Background: Fetal heart rate (FHR) extracted from abdominal electrocardiogram (ECG) is a powerful non-invasive method in appropriately assessing the fetus well-being during pregnancy. Despite significant advances in the field of electrocardiography, the analysis of fetal ECG (FECG) signal is considered a challenging issue which is mainly due to low signal to noise ratio (SNR) of FECG.
Objective: In this study, we present an approach for accurately locating the fetal QRS complexes in non-invasive FECG.
Materials and Methods: In this experimental study, the proposed method included 4 steps. In step 1, comb notching filter was employed to pre-process the abdominal ECG (AECG). Furthermore, low frequency noises were omitted using wavelet decomposition. In next step, principal component analysis (PCA) and signal quality assessment (SQA) were used to obtain an optimal AECG reference channel for maternal R-peaks detection. In step 3, maternal ECG (MECG) was removed from mixture signal and FECG was extracted. In final step, the extracted FECG was first decomposed by discrete wavelet transforms at level 10. Then, by employing details of levels 2, 3, 4, the new FECG signal was reconstructed in which various noises and artifacts were removed and FECG components whose frequency were close to the fetal QRS complexes remained which increased the performance of the method.
Results: For evaluation, 15 recordings of PhysioNet Noninvasive FECG database were used and the average F1 measure of 98.77% was obtained.
Conclusion: The results indicate that use of both an efficient analysis of major component of AECG along with a signal quality assessment technique has a promising performance in FECG analysis.

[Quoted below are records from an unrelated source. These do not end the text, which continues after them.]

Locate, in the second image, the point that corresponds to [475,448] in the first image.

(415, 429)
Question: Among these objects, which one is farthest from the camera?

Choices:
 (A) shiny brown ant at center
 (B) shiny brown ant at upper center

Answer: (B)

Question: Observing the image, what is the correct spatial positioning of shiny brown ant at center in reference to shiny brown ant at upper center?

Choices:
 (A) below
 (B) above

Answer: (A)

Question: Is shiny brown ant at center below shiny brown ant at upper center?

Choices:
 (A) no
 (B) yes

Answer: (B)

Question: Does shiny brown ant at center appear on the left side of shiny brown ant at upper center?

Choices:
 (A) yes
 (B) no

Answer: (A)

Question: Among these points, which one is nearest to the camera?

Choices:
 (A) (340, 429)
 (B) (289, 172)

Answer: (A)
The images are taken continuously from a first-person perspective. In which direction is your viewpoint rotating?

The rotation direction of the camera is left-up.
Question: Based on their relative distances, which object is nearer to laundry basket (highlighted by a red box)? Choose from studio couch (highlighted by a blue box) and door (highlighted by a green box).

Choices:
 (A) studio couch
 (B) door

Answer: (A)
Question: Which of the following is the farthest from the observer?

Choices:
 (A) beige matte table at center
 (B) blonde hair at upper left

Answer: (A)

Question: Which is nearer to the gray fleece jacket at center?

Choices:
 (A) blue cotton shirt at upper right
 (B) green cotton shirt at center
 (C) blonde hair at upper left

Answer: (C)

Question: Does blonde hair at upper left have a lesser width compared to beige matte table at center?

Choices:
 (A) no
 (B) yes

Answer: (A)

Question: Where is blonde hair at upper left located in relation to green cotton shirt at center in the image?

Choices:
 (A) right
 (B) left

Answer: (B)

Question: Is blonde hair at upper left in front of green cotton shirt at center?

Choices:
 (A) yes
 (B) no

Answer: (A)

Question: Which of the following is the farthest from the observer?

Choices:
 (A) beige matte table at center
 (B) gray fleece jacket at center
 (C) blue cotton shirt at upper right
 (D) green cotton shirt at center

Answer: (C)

Fetal electrocardiogram (FECG) is obtained by the measurement of electrical activity of the fetal heart over a period of time and is recorded by skin electrodes. FECG signal existing in the data series recorded from maternal abdomen contains vital information about the physiological state of fetal cardiovascular activity and detection of fetal cardiac arrhythmias especially when it is recorded during the last months of gestation. Generally, fetus has a faster heart rate than mother, so fundamental frequency of FECG signal is higher than maternal ECG (MECG) but its amplitude is much weaker than MECG. Consequently, FECG has small amount of signal energy relative to the maternal electrocardiogram. Due to the noninvasive nature of measurement of signal, FECG signal consists of a serious of undesired signal components. These include fetal brain activity, recording devices, movement artifacts, muscle contraction, etc. The strongest disturbance is related to maternal ECG which is 5 to 10 times bigger than FECG [ 1 ]. Furthermore, much of the duration of this signal coincides with FECG both in time and frequency domain. Therefore, locating fetal QRS complexes in its domain is a challenging task. For the extraction of FECG, many sophisticated signal processing methods have been used in literature. The approaches based on the adaptive filtering which are combined with wavelet transform [ 2 ], singular value decomposition [ 3 ], cross-correlation method and orthogonal basis [ 4 ], independent component analysis and wavelet-based techniques [ 5 , 6 ] and so forth. These approaches can be categorized based on the principal signal processing methodologies which are adaptive filtering, linear decomposition and non-linear decomposition.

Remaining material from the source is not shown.